A month later, she was in Blacksburg again, this time sitting on the bench as her women’s basketball teammates battled the University of North Carolina-Greensboro. During a timeout, Rayna tried to stand up, lost her balance and teetered backwards into her chair. A moment later, she was up again, walking to the huddle. “Did you see that?” Willie DuBose asked his wife. “She’s fearless.”
Her friends, her teammates, her family—all quickly learned to treat her just like when her arms and legs were made of human flesh. Not to show her any pity. Rayna made it crystal clear that she didn’t want any help unless she asked for it. So, no matter how much they’d want to lend a hand, they wouldn’t. They’d watch her grow tense and struggle for 5, 10, 15 minutes as she tried to get her shoes on over her rubber feet. Finally, sweating and frustrated, she’d say, “Well, aren’t you going to help?”
And they’d say, “Not unless you ask.”
Then everyone would have a good laugh.
In May 2003, only a year after her amputations, Rayna came back to Virginia Tech for good.

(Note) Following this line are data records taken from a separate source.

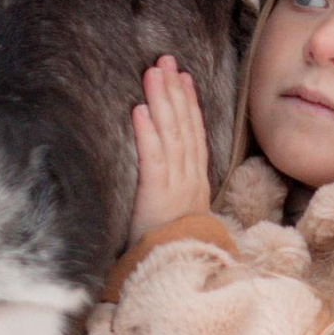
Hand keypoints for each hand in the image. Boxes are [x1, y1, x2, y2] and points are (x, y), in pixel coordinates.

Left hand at [128, 56, 213, 241]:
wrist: (179, 274)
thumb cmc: (173, 249)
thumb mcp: (180, 218)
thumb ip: (175, 193)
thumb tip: (168, 175)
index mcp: (195, 183)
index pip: (193, 134)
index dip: (188, 104)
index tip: (182, 77)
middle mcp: (189, 179)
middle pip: (183, 127)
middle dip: (174, 91)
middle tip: (166, 60)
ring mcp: (175, 186)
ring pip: (171, 135)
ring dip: (162, 101)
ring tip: (154, 72)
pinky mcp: (157, 196)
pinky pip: (153, 159)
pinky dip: (147, 133)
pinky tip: (139, 109)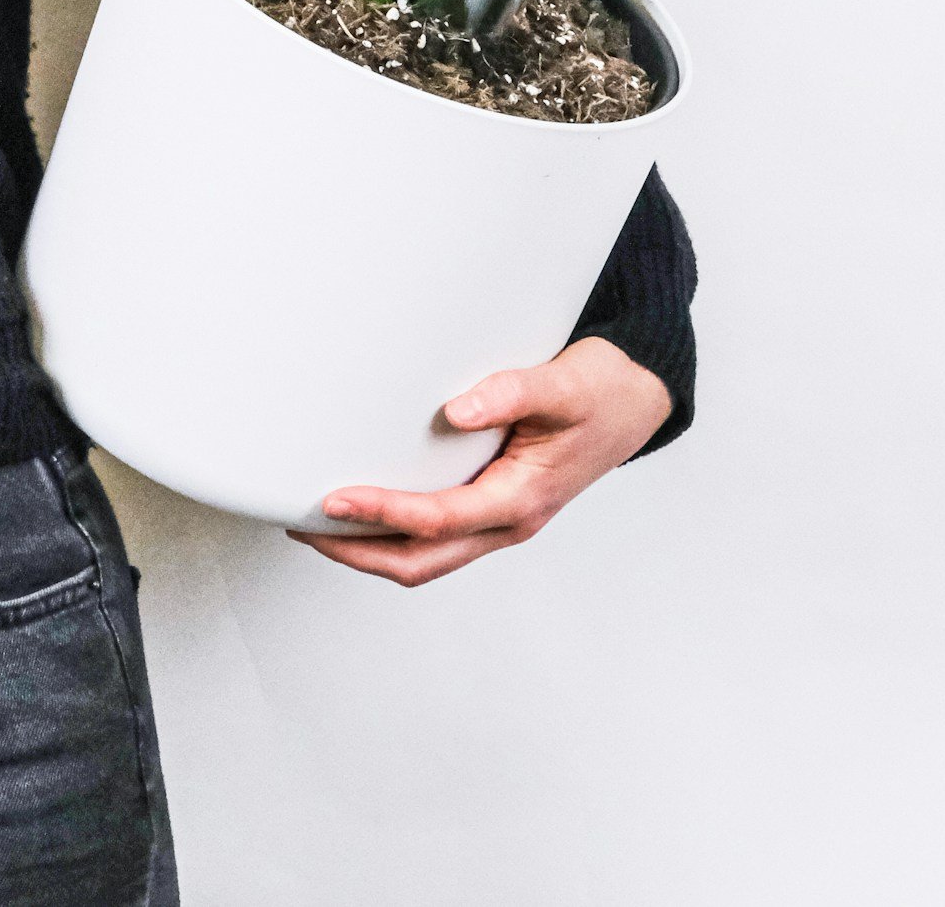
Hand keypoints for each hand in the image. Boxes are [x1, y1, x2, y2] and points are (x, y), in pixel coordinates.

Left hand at [288, 336, 671, 586]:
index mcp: (523, 498)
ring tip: (322, 525)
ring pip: (427, 556)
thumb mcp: (564, 385)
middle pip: (421, 560)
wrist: (639, 401)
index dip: (383, 512)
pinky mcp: (497, 505)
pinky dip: (398, 532)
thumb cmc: (605, 392)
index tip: (335, 499)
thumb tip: (454, 410)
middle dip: (359, 552)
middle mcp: (510, 520)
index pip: (438, 519)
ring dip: (372, 548)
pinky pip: (439, 535)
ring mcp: (503, 519)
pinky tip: (373, 508)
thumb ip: (511, 393)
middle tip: (306, 527)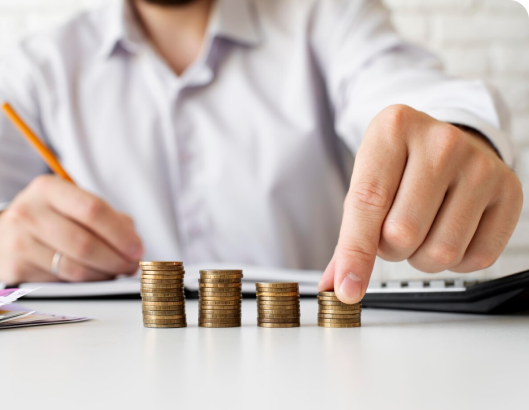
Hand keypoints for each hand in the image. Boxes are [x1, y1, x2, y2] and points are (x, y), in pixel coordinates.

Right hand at [0, 175, 143, 283]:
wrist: (8, 233)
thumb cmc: (53, 218)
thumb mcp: (76, 206)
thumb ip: (110, 219)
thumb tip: (134, 243)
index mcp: (48, 189)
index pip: (93, 210)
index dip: (121, 234)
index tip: (137, 249)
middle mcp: (28, 213)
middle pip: (85, 243)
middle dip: (116, 259)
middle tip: (131, 266)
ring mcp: (18, 241)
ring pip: (75, 268)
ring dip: (104, 275)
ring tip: (117, 272)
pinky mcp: (15, 269)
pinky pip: (61, 283)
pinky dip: (85, 285)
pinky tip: (94, 278)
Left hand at [319, 105, 522, 303]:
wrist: (450, 145)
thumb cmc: (401, 166)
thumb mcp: (367, 182)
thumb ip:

Refusing to live in the handicapped-accessible dorm room on the ground floor as her parents urged, she instead took an off-campus apartment with a pair of teammates. The place wouldn’t be ready for another month, so she spent the first month at a temporary apartment at the bottom of a steep hill. The bus stop that Rayna would use was a half-mile away, straight up the hill. When Willie first saw that hill, he just shook his head. “I don’t see how she can do this,” he said at the time. “She’s going to fall down, and we’re never even going to hear about it.”

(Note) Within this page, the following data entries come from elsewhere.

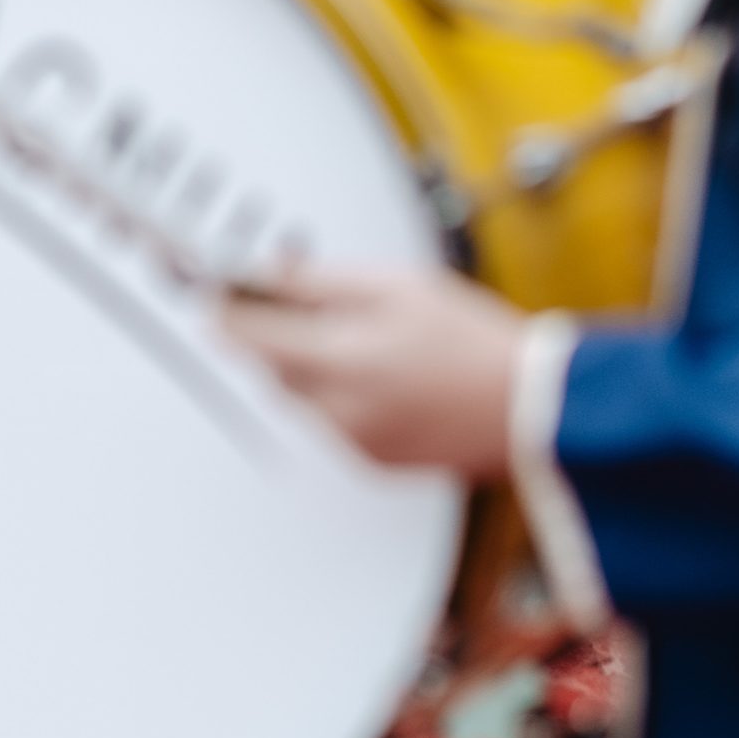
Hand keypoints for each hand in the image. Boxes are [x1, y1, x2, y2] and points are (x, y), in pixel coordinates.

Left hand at [222, 266, 522, 475]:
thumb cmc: (475, 342)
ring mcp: (353, 441)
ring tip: (365, 340)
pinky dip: (342, 396)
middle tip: (296, 305)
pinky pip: (334, 421)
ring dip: (311, 366)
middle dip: (274, 336)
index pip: (249, 338)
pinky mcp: (371, 461)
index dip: (221, 312)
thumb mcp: (398, 286)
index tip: (207, 295)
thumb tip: (270, 276)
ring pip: (303, 396)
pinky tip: (386, 375)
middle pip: (272, 369)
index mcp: (340, 360)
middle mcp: (337, 409)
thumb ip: (323, 283)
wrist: (531, 408)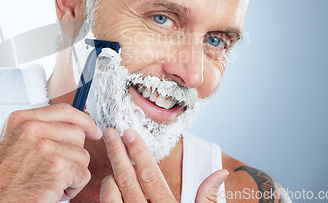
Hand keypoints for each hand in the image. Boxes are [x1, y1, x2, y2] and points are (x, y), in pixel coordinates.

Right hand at [0, 103, 102, 202]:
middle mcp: (33, 129)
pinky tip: (54, 192)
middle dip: (74, 155)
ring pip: (82, 156)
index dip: (83, 120)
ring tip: (50, 182)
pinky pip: (82, 174)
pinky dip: (73, 188)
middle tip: (57, 171)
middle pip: (77, 134)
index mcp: (22, 120)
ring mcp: (45, 147)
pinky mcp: (57, 167)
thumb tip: (72, 126)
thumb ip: (39, 130)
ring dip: (72, 174)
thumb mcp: (14, 143)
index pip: (63, 110)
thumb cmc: (1, 182)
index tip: (93, 129)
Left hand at [100, 128, 227, 201]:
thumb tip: (221, 172)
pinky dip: (106, 194)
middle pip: (127, 178)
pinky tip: (109, 184)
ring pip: (112, 194)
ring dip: (110, 175)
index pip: (149, 174)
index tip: (129, 132)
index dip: (138, 151)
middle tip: (109, 132)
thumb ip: (208, 198)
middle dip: (117, 152)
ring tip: (112, 163)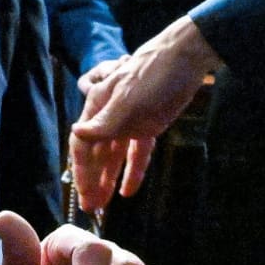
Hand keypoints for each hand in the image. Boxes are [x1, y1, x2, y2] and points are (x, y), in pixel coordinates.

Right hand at [70, 17, 220, 211]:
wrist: (188, 56)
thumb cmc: (155, 75)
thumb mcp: (129, 100)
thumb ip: (104, 122)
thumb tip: (77, 134)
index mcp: (98, 107)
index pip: (83, 145)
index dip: (82, 172)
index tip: (85, 197)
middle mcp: (109, 115)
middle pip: (96, 153)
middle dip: (92, 181)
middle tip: (91, 208)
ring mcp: (129, 119)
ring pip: (114, 155)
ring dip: (108, 178)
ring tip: (104, 204)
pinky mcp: (148, 123)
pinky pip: (136, 151)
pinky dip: (133, 169)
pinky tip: (130, 189)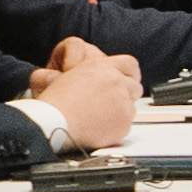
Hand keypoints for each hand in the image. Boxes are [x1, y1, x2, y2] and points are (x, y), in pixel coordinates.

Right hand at [27, 41, 142, 149]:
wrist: (56, 122)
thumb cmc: (57, 103)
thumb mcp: (71, 75)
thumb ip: (92, 74)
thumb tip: (99, 80)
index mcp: (102, 67)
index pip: (129, 64)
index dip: (129, 74)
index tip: (127, 80)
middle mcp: (116, 82)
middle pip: (135, 86)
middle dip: (126, 94)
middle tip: (111, 103)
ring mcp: (123, 102)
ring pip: (132, 106)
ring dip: (120, 110)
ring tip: (100, 117)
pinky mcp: (124, 122)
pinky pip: (127, 124)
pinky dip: (117, 127)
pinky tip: (100, 127)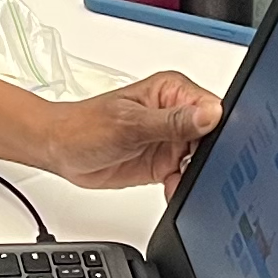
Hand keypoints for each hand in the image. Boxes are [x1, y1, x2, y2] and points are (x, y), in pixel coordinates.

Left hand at [37, 71, 224, 189]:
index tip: (208, 145)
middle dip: (208, 155)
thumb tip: (209, 114)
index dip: (216, 127)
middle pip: (213, 135)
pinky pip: (187, 175)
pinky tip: (171, 187)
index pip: (211, 106)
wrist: (60, 150)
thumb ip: (173, 121)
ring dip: (196, 173)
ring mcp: (171, 138)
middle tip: (192, 166)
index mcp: (172, 90)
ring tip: (177, 178)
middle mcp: (175, 112)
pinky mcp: (165, 161)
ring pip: (202, 159)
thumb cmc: (84, 126)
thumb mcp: (131, 124)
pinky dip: (183, 185)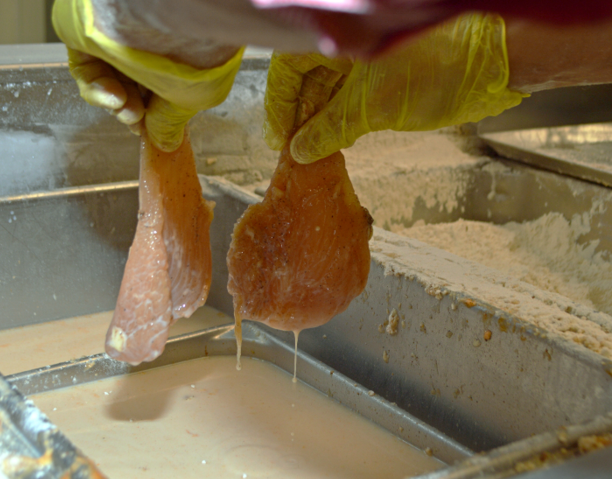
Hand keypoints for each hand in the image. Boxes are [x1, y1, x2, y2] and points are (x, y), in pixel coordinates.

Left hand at [52, 0, 243, 150]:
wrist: (170, 18)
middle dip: (133, 110)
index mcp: (175, 54)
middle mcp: (144, 42)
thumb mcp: (187, 100)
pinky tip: (114, 98)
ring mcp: (114, 36)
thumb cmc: (191, 56)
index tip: (149, 130)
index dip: (151, 112)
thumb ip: (169, 122)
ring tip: (128, 111)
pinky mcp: (86, 33)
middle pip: (130, 83)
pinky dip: (97, 88)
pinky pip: (85, 67)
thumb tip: (166, 143)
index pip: (155, 86)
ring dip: (116, 103)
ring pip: (107, 79)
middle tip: (137, 122)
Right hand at [268, 13, 525, 163]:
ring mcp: (364, 58)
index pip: (289, 65)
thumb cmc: (440, 68)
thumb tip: (299, 151)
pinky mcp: (381, 75)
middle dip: (296, 115)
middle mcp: (347, 42)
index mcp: (339, 35)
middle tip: (291, 150)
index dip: (280, 103)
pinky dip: (337, 119)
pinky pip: (346, 96)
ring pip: (324, 88)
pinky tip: (332, 139)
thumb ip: (331, 127)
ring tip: (309, 151)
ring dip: (315, 120)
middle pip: (303, 77)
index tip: (278, 139)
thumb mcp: (374, 105)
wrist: (493, 62)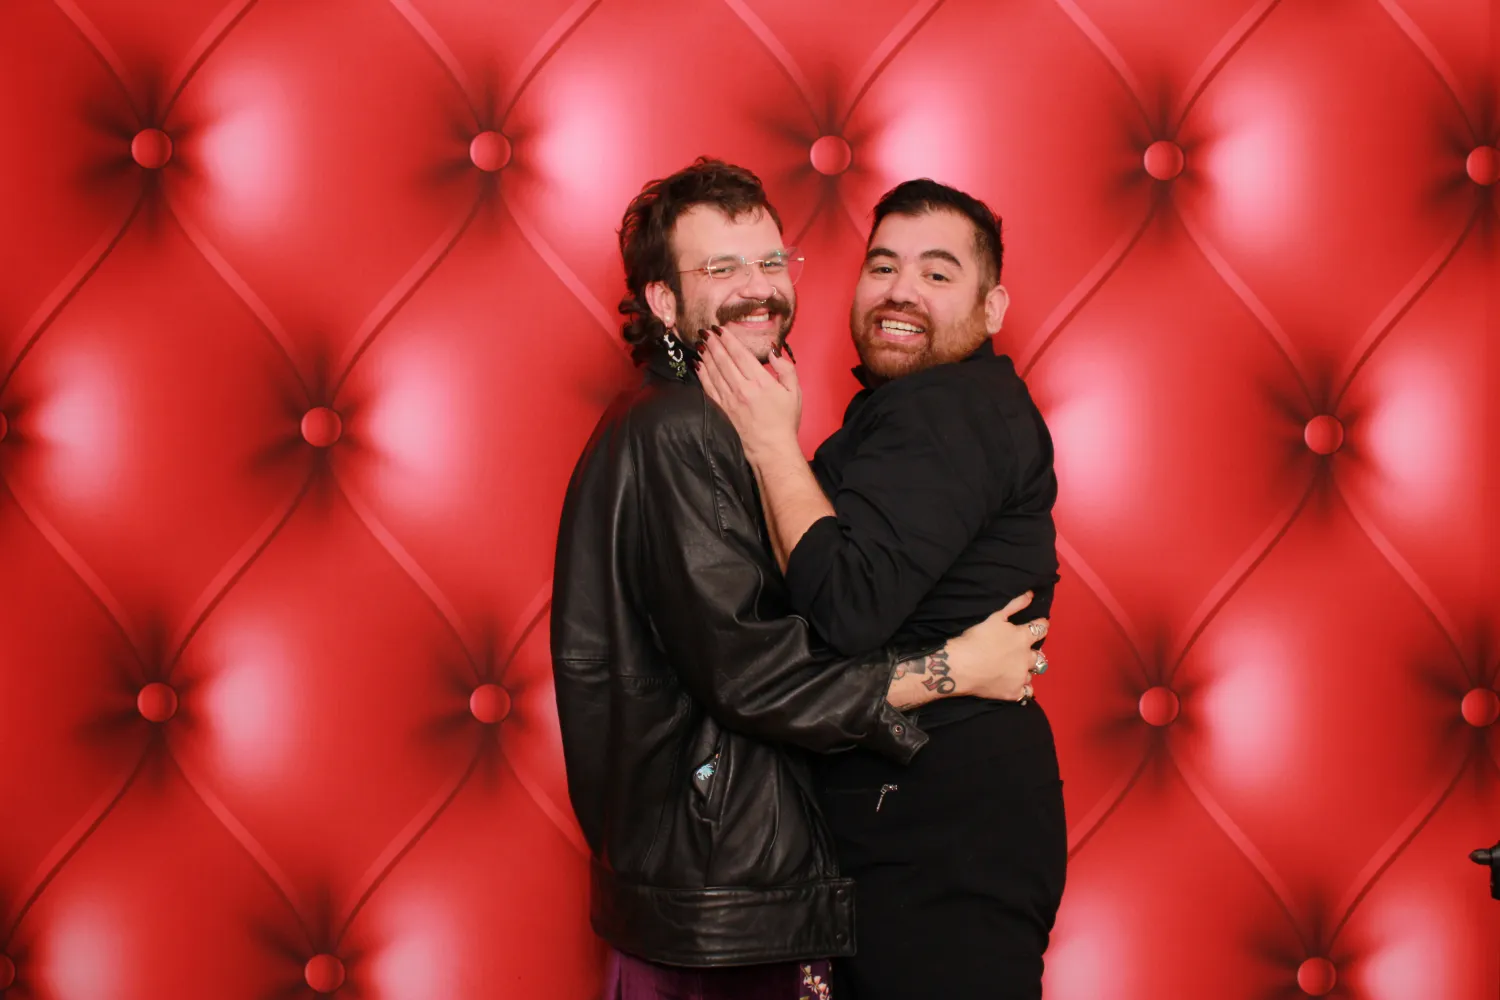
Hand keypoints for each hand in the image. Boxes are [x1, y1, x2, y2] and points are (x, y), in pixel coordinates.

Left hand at [696, 326, 800, 461]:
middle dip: (714, 343)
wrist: (771, 449)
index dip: (729, 339)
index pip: (740, 354)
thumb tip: (773, 350)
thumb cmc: (785, 420)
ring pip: (713, 372)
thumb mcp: (794, 392)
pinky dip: (702, 375)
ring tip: (701, 343)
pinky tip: (698, 365)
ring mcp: (729, 399)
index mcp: (760, 381)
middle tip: (706, 330)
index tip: (721, 328)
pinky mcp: (722, 410)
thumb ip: (786, 368)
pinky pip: (708, 388)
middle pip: (723, 360)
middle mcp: (742, 388)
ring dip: (706, 356)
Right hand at [945, 592, 1049, 701]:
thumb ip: (1015, 605)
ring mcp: (1021, 677)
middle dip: (1033, 653)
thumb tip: (1031, 595)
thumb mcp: (995, 617)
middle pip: (1039, 655)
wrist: (961, 666)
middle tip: (1022, 653)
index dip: (1041, 626)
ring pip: (1032, 674)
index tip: (1040, 626)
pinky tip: (1014, 685)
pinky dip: (1022, 688)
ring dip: (1026, 670)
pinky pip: (1026, 692)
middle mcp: (1027, 658)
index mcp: (1023, 637)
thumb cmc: (976, 638)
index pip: (1041, 629)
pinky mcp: (1014, 692)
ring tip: (1015, 670)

Maybe she fell down. Maybe she didn’t. But Willie and Andrea DuBose never did hear about it.
Those next four years went fast. Rayna kept her scholarship, and she rejoined the basketball team as a student assistant coach. Whatever the team did, she did. She helped out in the low post, playing defense like the dominating center she’d once been. She’d grab rebounds, run the floor with her teammates. She’d work out with them in the weight room. And when they were doing drills she couldn’t, she’d cheer.
She attended the games, traveled with the team on road trips. She still felt like part of the team. And she was.

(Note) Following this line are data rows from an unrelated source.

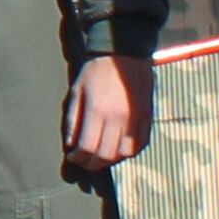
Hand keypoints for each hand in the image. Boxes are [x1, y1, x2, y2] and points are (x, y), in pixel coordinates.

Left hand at [65, 51, 157, 169]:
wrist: (124, 53)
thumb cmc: (96, 72)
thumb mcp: (77, 91)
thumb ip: (73, 119)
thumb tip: (71, 143)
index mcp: (97, 110)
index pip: (88, 147)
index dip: (78, 158)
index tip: (72, 157)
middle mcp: (118, 118)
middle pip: (106, 154)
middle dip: (92, 164)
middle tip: (84, 163)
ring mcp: (136, 118)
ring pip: (125, 153)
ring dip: (111, 160)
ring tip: (100, 158)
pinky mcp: (147, 116)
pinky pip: (141, 144)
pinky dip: (129, 152)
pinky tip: (118, 150)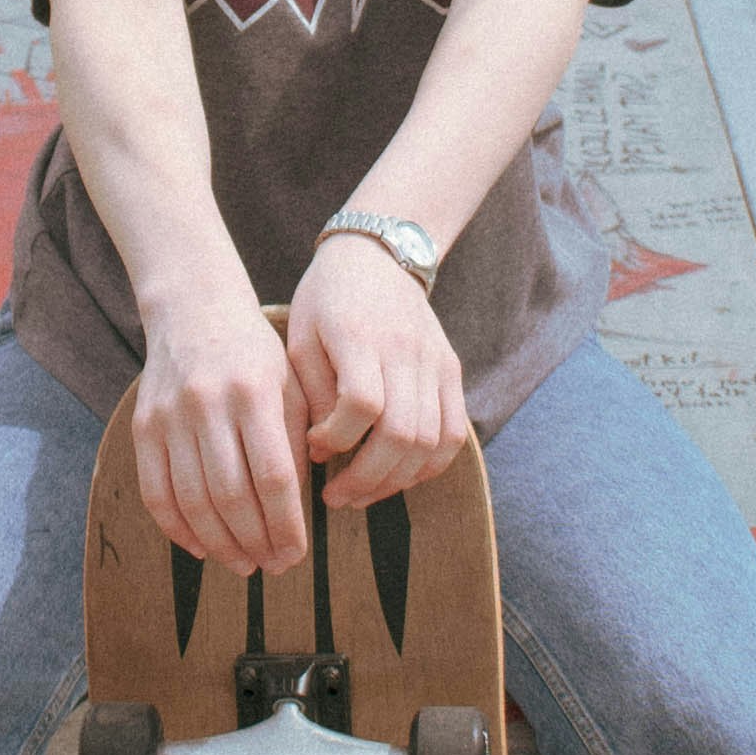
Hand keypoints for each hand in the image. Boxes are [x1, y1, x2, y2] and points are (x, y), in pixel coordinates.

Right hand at [131, 283, 309, 576]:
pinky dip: (177, 528)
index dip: (286, 524)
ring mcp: (170, 416)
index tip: (298, 554)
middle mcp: (209, 404)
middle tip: (274, 566)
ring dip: (220, 543)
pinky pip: (155, 491)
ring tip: (244, 564)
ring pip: (193, 501)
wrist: (194, 308)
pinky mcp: (143, 426)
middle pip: (232, 495)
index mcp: (255, 392)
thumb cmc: (254, 353)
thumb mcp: (289, 384)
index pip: (273, 476)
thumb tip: (295, 511)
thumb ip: (294, 442)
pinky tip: (200, 547)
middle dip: (256, 541)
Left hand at [285, 233, 469, 511]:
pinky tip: (399, 477)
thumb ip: (314, 393)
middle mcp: (405, 351)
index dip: (338, 438)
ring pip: (431, 441)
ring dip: (397, 480)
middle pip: (402, 433)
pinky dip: (430, 465)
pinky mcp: (451, 372)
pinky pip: (453, 434)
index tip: (314, 447)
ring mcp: (435, 363)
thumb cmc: (326, 301)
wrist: (377, 257)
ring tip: (362, 494)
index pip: (363, 404)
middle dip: (367, 477)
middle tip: (336, 498)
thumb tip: (325, 452)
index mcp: (360, 336)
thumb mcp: (302, 336)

Rayna graduated from Virginia Tech in May with a degree in consumer studies. Of course, her mother wanted her to come back home to Maryland. But Rayna did what most 23-year-olds do in that situation: She refused.
Instead, she decided to stay in Blacksburg. She got an apartment with a friend and a part-time job as a study-hall monitor to generate some cash. She hits the gym three times a week, riding a stationary bike or working out with a personal trainer. She travels a lot, to West Virginia, North Carolina, Maryland and Atlanta, mostly to visit friends and family. And she’s been working on her website (raynadubose.net) and building toward a longer-term goal—a career as a motivational speaker.
“I want to tell people about surviving meningitis. About living with prosthetics. I want to help inspire new people.”